» **ACTIVITY**
Return the listing in full, word for word.

--- EXERCISE INPUT ---

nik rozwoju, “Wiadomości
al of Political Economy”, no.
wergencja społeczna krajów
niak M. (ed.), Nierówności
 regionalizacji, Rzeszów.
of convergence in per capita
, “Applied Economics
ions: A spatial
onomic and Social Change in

---

» **TASK OUTPUT**
nik rozwoju, “Wiadomości
al of Political Economy”, no.
wergencja społeczna krajów
niak M. (ed.), Nierówności
 regionalizacji, Rzeszów.
of convergence in per capita
, “Applied Economics
ions: A spatial
onomic and Social Change in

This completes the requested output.